Unveiling Melanoma: A Deep Dive into Disparities at a Latin-American Cancer Institute
(Springer Science and Business Media Deutschland GmbH, 2024) Ziegler-Rodriguez, G; De, La, Cruz-Ku, G; Piedra-Delgado, L; Torres-Maldonado, J; Dunstan, J; Cotrina-Concha, JM; Galarreta-Zegarra, JA; Calderon-Valencia, G; Vilchez-Santillan, S; Pinillos-Portella, M; Möller, MG
Introduction: The worldwide incidence of melanoma has increased in the last 40 years. Our aim was to describe the clinic-pathological characteristics and outcomes of three cohorts of patients diagnosed with melanoma in a Latin-American cancer institute during the last 20 years. Methods: We evaluated three retrospective patient cohorts diagnosed with melanoma at Instituto Nacional de Enfermedades Neoplasicas (INEN), a public hospital in Lima, Peru, for the years 2005–2006, 2010–2011, and 2017–2018. Survival rate differences were assessed using the Log-rank test. Results: Overall, 584 patients were included (only trunk and extremities); 51% were male, the mean age was 61 (3–97) years, and 48% of patients resided in rural areas. The mean time to diagnosis was 22.6 months, and the mean Breslow thickness was 7.4 mm (T4). Lower extremity was the most common location (72%). A majority of the patients (55%) had metastases at the time of presentation, with 36% in stage III and 19% in stage IV. Cohorts were distributed as 2005–2006 (n = 171), 2010–2011 (n = 223), and 2017–2018 (n = 190).
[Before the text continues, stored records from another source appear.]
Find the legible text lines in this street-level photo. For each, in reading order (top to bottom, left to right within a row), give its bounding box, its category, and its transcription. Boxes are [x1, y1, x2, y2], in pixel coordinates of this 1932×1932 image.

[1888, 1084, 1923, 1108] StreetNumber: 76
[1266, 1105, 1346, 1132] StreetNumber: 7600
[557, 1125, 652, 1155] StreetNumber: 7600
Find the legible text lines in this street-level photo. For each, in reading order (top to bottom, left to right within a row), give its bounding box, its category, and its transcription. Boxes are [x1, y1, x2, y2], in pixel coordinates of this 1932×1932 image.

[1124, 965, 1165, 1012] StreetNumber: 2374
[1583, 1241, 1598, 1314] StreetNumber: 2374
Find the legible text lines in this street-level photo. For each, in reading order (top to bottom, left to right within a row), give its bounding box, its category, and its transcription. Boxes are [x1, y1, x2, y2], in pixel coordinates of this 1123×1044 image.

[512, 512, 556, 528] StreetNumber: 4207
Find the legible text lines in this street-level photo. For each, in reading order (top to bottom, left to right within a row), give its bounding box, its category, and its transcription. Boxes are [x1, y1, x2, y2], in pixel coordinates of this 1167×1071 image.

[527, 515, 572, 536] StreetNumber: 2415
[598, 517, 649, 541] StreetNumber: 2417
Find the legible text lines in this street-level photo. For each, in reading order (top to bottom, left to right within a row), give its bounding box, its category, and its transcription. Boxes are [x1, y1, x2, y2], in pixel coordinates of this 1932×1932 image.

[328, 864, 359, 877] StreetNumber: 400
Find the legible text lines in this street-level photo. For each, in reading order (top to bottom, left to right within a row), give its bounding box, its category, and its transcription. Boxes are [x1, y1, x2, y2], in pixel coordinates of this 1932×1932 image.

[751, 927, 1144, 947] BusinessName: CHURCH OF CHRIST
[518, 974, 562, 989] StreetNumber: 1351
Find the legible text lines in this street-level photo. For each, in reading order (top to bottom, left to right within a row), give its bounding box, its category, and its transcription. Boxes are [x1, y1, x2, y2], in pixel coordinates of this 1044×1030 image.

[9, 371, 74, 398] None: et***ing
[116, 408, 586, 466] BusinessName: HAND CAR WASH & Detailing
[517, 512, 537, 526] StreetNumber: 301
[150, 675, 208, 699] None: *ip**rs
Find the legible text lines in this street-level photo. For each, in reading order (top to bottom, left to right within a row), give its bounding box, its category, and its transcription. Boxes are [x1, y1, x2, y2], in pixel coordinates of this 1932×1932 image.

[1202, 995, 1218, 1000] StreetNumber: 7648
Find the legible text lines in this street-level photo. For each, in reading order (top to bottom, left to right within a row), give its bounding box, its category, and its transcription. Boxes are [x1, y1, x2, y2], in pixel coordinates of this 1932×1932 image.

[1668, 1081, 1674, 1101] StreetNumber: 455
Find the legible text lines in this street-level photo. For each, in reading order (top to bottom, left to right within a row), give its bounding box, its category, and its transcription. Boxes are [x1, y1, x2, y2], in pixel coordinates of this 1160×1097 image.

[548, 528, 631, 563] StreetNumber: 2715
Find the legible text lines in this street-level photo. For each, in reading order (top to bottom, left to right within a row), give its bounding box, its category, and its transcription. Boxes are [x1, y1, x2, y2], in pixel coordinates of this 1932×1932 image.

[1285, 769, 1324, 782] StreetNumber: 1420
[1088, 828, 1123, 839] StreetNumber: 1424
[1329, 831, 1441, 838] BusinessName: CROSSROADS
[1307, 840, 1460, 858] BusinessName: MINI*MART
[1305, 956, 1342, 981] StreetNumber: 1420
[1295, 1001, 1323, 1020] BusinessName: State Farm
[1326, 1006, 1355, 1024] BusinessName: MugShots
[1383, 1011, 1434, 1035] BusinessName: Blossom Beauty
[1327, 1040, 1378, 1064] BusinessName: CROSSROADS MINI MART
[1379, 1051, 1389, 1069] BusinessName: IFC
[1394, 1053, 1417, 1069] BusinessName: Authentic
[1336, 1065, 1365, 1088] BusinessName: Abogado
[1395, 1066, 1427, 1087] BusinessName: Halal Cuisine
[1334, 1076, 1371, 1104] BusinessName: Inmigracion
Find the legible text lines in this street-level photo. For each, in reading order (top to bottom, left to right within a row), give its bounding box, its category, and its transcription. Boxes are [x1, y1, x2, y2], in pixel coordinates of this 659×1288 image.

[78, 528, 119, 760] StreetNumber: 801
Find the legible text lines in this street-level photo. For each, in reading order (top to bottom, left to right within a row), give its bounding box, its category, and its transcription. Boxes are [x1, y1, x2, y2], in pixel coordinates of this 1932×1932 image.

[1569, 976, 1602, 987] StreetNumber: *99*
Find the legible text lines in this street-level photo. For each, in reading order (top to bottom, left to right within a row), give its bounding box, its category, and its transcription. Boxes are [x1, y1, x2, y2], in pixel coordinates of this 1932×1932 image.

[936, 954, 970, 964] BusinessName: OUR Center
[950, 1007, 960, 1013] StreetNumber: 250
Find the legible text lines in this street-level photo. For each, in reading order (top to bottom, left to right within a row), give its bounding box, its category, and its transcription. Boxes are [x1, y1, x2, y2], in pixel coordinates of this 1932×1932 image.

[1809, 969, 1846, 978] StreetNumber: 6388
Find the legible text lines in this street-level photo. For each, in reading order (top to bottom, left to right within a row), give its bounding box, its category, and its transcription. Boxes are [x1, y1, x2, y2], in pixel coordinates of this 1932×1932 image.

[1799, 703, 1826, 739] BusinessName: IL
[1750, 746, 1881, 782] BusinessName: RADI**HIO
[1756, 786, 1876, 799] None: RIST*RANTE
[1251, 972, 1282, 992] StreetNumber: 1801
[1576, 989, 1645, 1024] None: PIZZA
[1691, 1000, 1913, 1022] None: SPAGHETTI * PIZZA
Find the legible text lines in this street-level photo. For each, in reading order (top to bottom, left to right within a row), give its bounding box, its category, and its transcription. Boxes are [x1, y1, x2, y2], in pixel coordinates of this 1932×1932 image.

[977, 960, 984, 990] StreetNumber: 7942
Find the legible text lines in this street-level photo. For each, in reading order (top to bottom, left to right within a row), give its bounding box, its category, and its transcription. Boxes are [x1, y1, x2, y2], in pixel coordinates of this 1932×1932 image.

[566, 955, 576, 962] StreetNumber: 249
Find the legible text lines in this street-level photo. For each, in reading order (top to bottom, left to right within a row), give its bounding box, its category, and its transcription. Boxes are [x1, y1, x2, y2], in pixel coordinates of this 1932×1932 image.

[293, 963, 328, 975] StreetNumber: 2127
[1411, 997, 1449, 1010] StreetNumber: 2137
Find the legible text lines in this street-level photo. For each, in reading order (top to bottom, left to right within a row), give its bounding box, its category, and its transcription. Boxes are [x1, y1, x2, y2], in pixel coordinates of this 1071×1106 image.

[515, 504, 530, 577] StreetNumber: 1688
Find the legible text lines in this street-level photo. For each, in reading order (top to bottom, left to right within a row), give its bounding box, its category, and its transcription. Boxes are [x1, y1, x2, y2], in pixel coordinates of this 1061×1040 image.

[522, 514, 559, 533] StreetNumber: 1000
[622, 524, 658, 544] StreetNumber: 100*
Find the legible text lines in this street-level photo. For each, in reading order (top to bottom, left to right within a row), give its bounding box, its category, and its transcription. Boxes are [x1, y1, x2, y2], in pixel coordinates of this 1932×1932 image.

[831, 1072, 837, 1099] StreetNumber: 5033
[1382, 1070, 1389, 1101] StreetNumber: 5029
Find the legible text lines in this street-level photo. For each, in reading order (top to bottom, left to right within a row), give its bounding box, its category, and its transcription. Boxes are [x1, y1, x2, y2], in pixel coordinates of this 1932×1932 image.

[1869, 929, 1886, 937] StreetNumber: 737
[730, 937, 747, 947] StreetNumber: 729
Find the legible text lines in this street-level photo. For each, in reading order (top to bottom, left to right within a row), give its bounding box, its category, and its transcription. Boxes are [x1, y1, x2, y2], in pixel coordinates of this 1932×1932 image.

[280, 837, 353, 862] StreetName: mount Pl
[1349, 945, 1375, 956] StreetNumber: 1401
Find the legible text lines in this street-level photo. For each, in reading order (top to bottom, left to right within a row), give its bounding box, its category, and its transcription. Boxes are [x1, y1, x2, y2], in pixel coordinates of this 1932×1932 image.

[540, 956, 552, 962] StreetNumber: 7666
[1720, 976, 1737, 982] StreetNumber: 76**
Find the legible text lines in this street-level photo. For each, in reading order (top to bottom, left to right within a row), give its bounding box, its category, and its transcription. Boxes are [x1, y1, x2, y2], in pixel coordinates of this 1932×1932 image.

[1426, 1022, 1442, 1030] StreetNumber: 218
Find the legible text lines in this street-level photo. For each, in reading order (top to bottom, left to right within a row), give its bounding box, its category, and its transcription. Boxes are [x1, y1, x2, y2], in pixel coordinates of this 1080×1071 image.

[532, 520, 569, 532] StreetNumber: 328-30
No immunotherapy was used. Cohort C exhibited the most significant increase in stage IV diagnoses (12.3%, 15.7%, 28.4%, respectively; p < 0.01). The median overall survival rates at the three-year follow-up demonstrated a decline over the years for stages II (97%, 98%, 57%, respectively; p < 0.05) and III (66%, 77%, 37%; p < 0.01). Conclusions: There has been a worsening in the incidence of late-stage metastatic melanoma in Peru throughout the years, coupled with a significant decline in overall survival rates. This is underscored by the fact that half of the population lives in regions devoid of oncological access.